▶ _Required action_
Return each line below holding the string "realidad".
──────────────────────────────
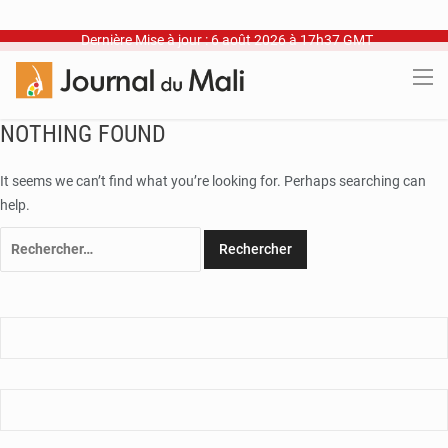
Dernière Mise à jour : 6 août 2026 à 17h37 GMT
NOTHING FOUND
It seems we can’t find what you’re looking for. Perhaps searching can
help.
Rechercher :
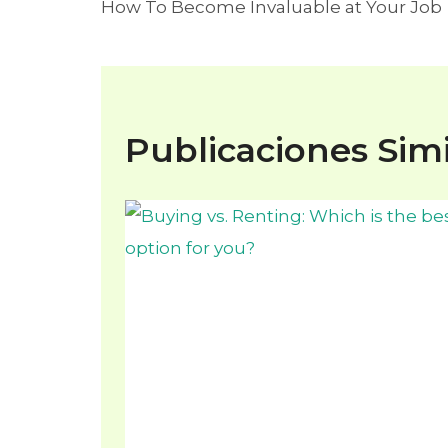
How To Become Invaluable at Your Job
de
entradas
Publicaciones Simi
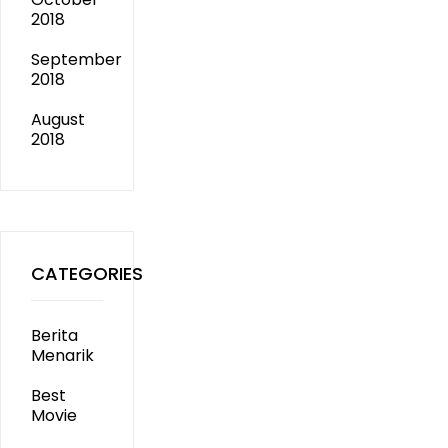
2018
September
2018
August
2018
CATEGORIES
Berita
Menarik
Best
Movie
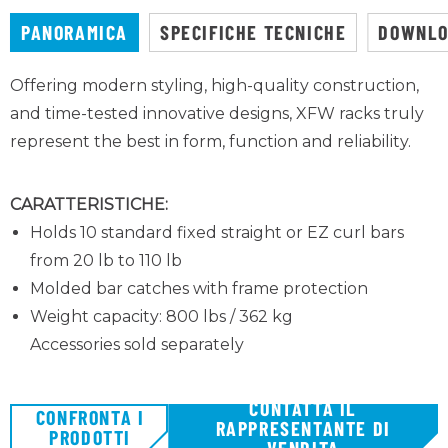
PANORAMICA
SPECIFICHE TECNICHE
DOWNL
Offering modern styling, high-quality construction,
and time-tested innovative designs, XFW racks truly
represent the best in form, function and reliability.
CARATTERISTICHE:
Holds 10 standard fixed straight or EZ curl bars
from 20 lb to 110 lb
Molded bar catches with frame protection
Weight capacity: 800 lbs / 362 kg
Accessories sold separately
CONTATTA IL
CONFRONTA I
RAPPRESENTANTE DI
PRODOTTI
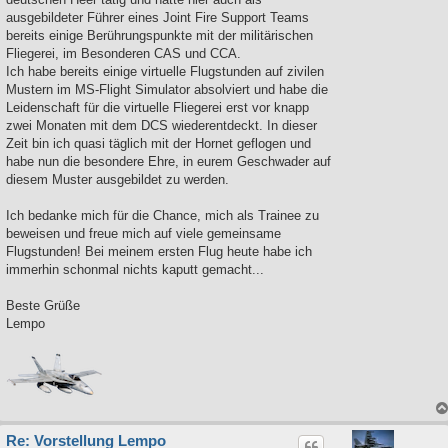
ausgebildeter Führer eines Joint Fire Support Teams
bereits einige Berührungspunkte mit der militärischen
Fliegerei, im Besonderen CAS und CCA.
Ich habe bereits einige virtuelle Flugstunden auf zivilen
Mustern im MS-Flight Simulator absolviert und habe die
Leidenschaft für die virtuelle Fliegerei erst vor knapp
zwei Monaten mit dem DCS wiederentdeckt. In dieser
Zeit bin ich quasi täglich mit der Hornet geflogen und
habe nun die besondere Ehre, in eurem Geschwader auf
diesem Muster ausgebildet zu werden.
Ich bedanke mich für die Chance, mich als Trainee zu
beweisen und freue mich auf viele gemeinsame
Flugstunden! Bei meinem ersten Flug heute habe ich
immerhin schonmal nichts kaputt gemacht...
Beste Grüße
Lempo
Re: Vorstellung Lempo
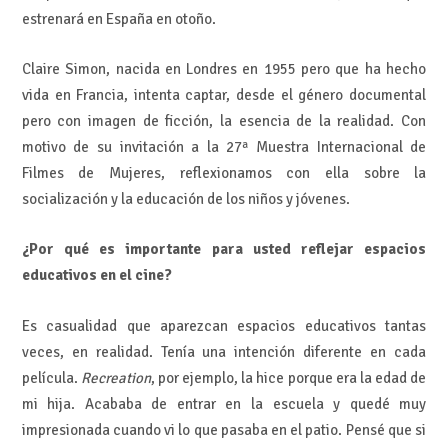
estrenará en España en otoño.
Claire Simon, nacida en Londres en 1955 pero que ha hecho
vida en Francia, intenta captar, desde el género documental
pero con imagen de ficción, la esencia de la realidad. Con
motivo de su invitación a la 27ª Muestra Internacional de
Filmes de Mujeres, reflexionamos con ella sobre la
socialización y la educación de los niños y jóvenes.
¿Por qué es importante para usted reflejar espacios
educativos en el cine?
Es casualidad que aparezcan espacios educativos tantas
veces, en realidad. Tenía una intención diferente en cada
película.
Recreation
, por ejemplo, la hice porque era la edad de
mi hija. Acababa de entrar en la escuela y quedé muy
impresionada cuando vi lo que pasaba en el patio. Pensé que si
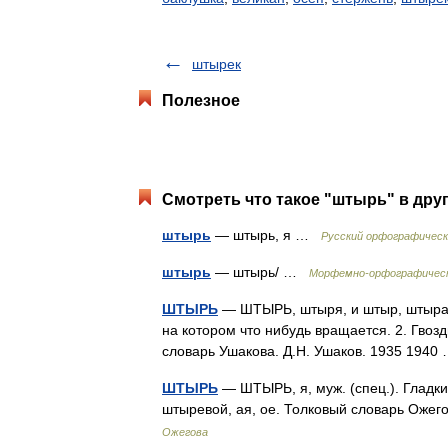
штырек
Полезное
Смотреть что такое "штырь" в дру
штырь
— штырь, я …
Русский орфографическ
штырь
— штырь/ …
Морфемно-орфографическ
ШТЫРЬ
— ШТЫРЬ, штыря, и штыр, штыра, м
на котором что нибудь вращается. 2. Гвозд
словарь Ушакова. Д.Н. Ушаков. 1935 194
ШТЫРЬ
— ШТЫРЬ, я, муж. (спец.). Гладки
штыревой, ая, ое. Толковый словарь Ожег
Ожегова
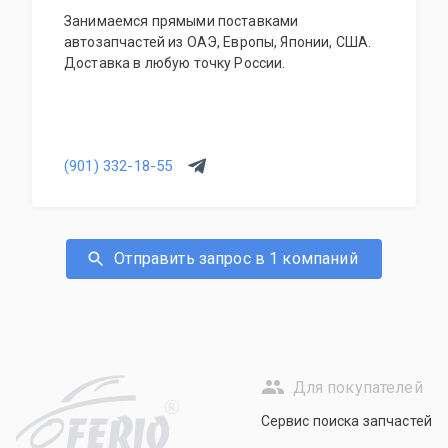
Занимаемся прямыми поставками
автозапчастей из ОАЭ, Европы, Японии, США.
Доставка в любую точку России.
(901) 332-18-55
Отправить запрос в 1 компаний
Для покупателей
R
Сервис поиска запчастей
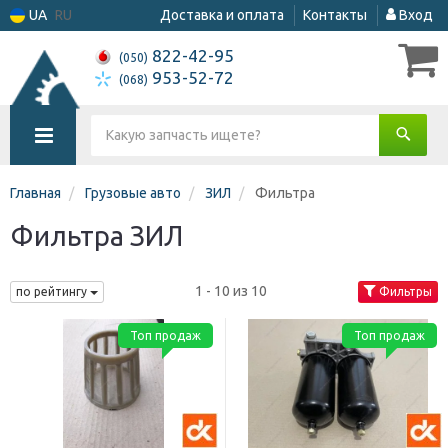
UA
RU
Доставка и оплата
Контакты
Вход
822-42-95
(050)
953-52-72
(068)
Главная
Грузовые авто
ЗИЛ
Фильтра
Фильтра ЗИЛ
1 - 10 из 10
по рейтингу
Фильтры
Топ продаж
Топ продаж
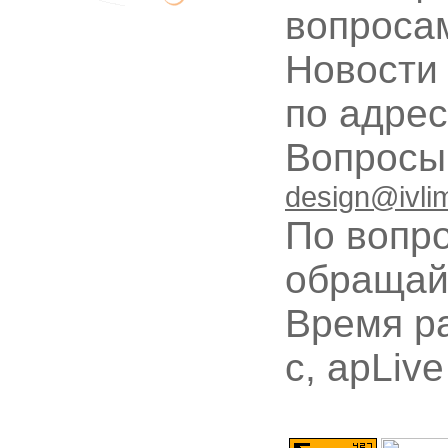
вопроса
Новости
по адре
Вопрос
design@ivli
По вопр
обращай
Время ра
с, apLive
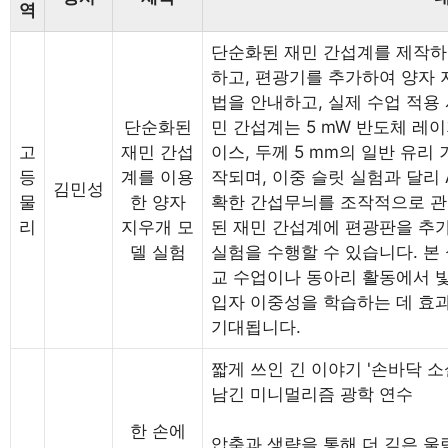
역
단순화된 재민 간섭계를 제작하
하고, 편광기를 추가하여 양자 
법을 안내하고, 실제 수업 적용
단순화된
민 간섭계는 5 mW 반도체 레이
고
재민 간섭
이스, 두께 5 mm의 일반 유리
등
계를 이용
작되며, 이중 슬릿 실험과 달리 
김민성
물
한 양자
확한 간섭무늬를 조작적으로 관
리
지우개 모
된 재민 간섭계에 편광판을 추
델 실험
실험을 수행할 수 있습니다. 본
교 수업이나 동아리 활동에서 빛
입자 이중성을 학습하는 데 효
기대됩니다.
짧게 쓰인 긴 이야기 '손바닥 
남긴 미니멀리즘 광학 연수
한 손에
압축과 생략을 통해 더 깊은 울림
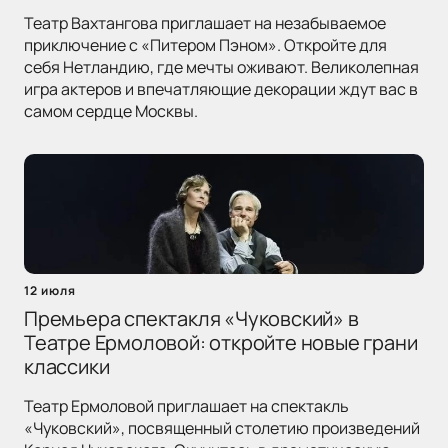
Театр Вахтангова приглашает на незабываемое
приключение с «Питером Пэном». Откройте для
себя Нетландию, где мечты оживают. Великолепная
игра актеров и впечатляющие декорации ждут вас в
самом сердце Москвы.
12 июля
Премьера спектакля «Чуковский» в
Театре Ермоловой: откройте новые грани
классики
Театр Ермоловой приглашает на спектакль
«Чуковский», посвященный столетию произведений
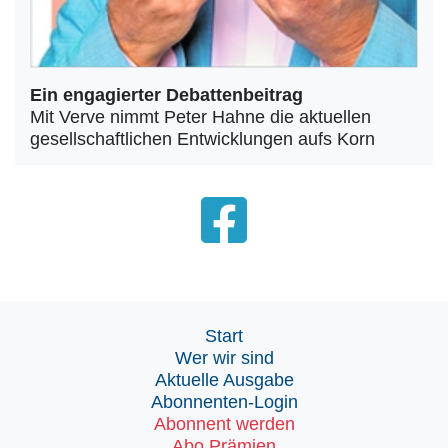
Ein engagierter Debattenbeitrag
Mit Verve nimmt Peter Hahne die aktuellen
gesellschaftlichen Entwicklungen aufs Korn
Start
Wer wir sind
Aktuelle Ausgabe
Abonnenten-Login
Abonnent werden
Abo Prämien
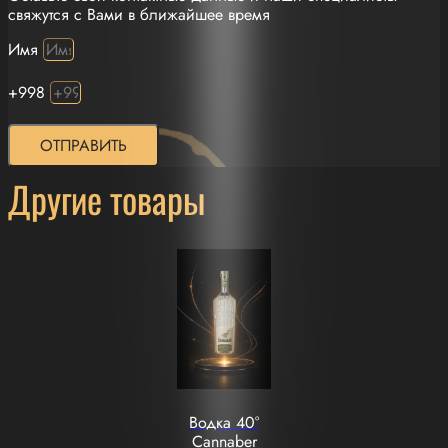
свяжутся с Вами в ближайшее время
Имя
+998
ОТПРАВИТЬ
Другие товары
Водка 40°
Cannaber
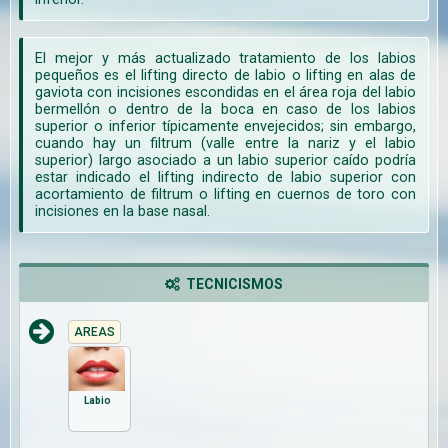
El mejor y más actualizado tratamiento de los labios
pequeños es el lifting directo de labio o lifting en alas de
gaviota con incisiones escondidas en el área roja del labio
bermellón o dentro de la boca en caso de los labios
superior o inferior típicamente envejecidos; sin embargo,
cuando hay un filtrum (valle entre la nariz y el labio
superior) largo asociado a un labio superior caído podría
estar indicado el lifting indirecto de labio superior con
acortamiento de filtrum o lifting en cuernos de toro con
incisiones en la base nasal.
TECNICISMOS
AREAS
Labio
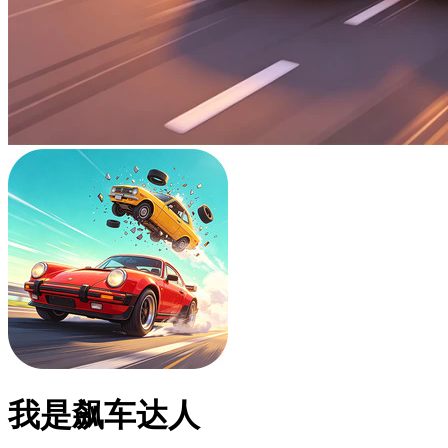
我是飙车达人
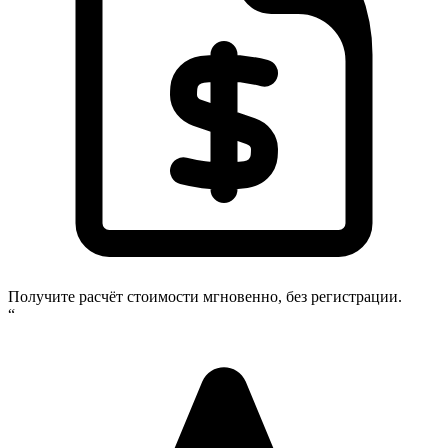
Получите расчёт стоимости мгновенно, без регистрации.
“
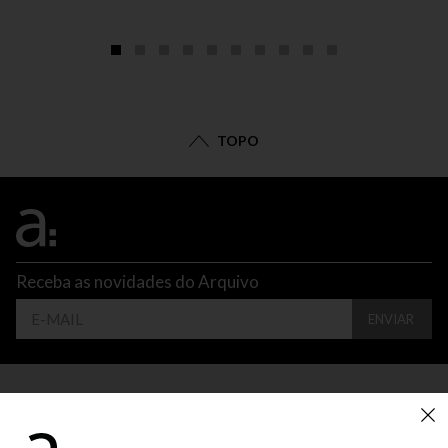
TOPO
Receba as novidades do Arquivo
ENVIAR
CONTATO
ATENDIMENTO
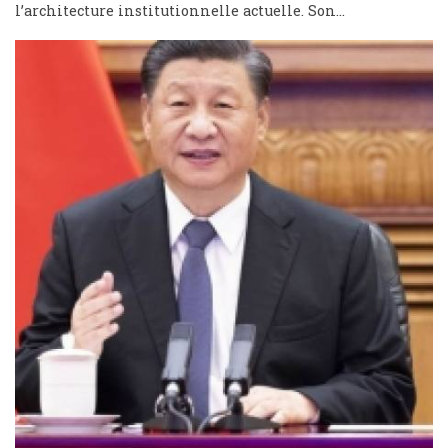
l’architecture institutionnelle actuelle. Son...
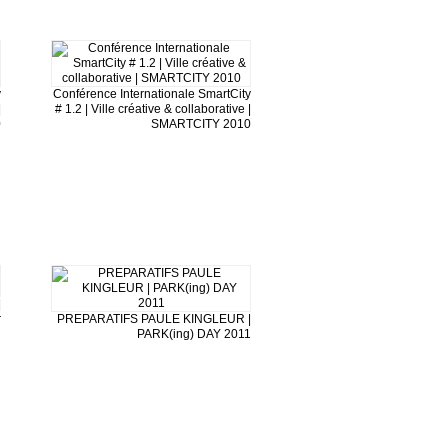
y
Conférence Internationale SmartCity
|
# 1.2 | Ville créative & collaborative |
0
SMARTCITY 2010
|
r
PREPARATIFS PAULE KINGLEUR |
PARK(ing) DAY 2011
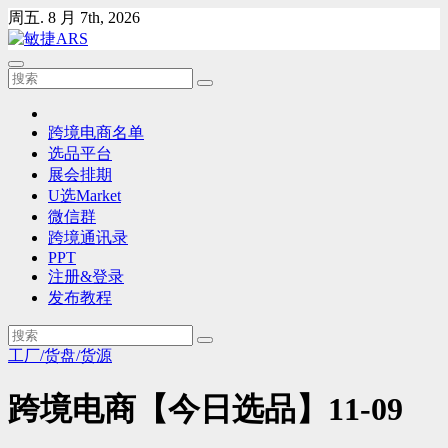
Skip
周五. 8 月 7th, 2026
to
content
跨境电商名单
选品平台
展会排期
U选Market
微信群
跨境通讯录
PPT
注册&登录
发布教程
工厂/货盘/货源
跨境电商【今日选品】11-09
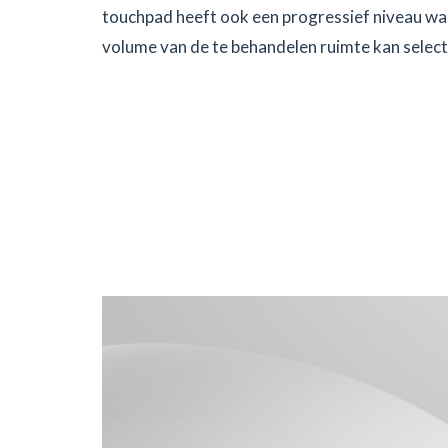
touchpad heeft ook een progressief niveau wa
volume van de te behandelen ruimte kan select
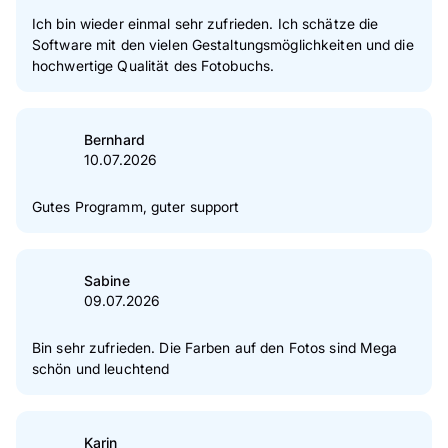
Ich bin wieder einmal sehr zufrieden. Ich schätze die
Software mit den vielen Gestaltungsmöglichkeiten und die
hochwertige Qualität des Fotobuchs.
Bernhard
10.07.2026
Gutes Programm, guter support
Sabine
09.07.2026
Bin sehr zufrieden. Die Farben auf den Fotos sind Mega
schön und leuchtend
Karin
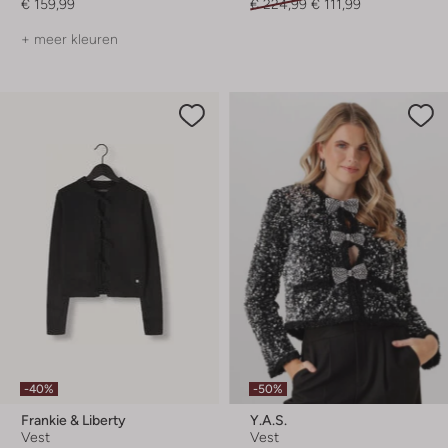
€ 159,99
€ 224,99
€ 111,99
+ meer kleuren
-40%
-50%
Frankie & Liberty
Y.a.s.
Vest
Vest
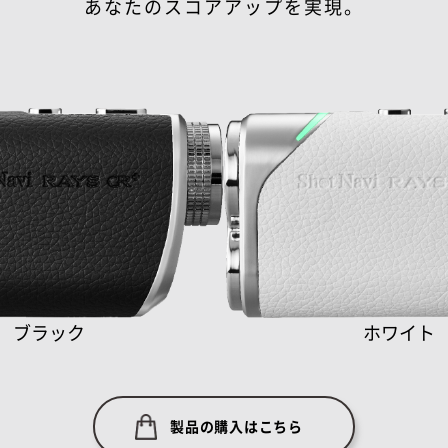
あなたのスコアアップを実現。
ブラック
ホワイト
製品の購入はこちら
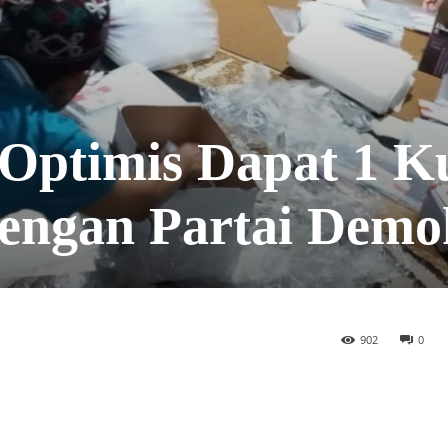
ptimis Dapat 1 Ku
dengan Partai Demo
902
0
──────────────────────────────
▶ _Answer for this exercise_
pero con imagen de ficción, la esencia de la realidad. Con
veces, en realidad. Tenía una intención diferente en cada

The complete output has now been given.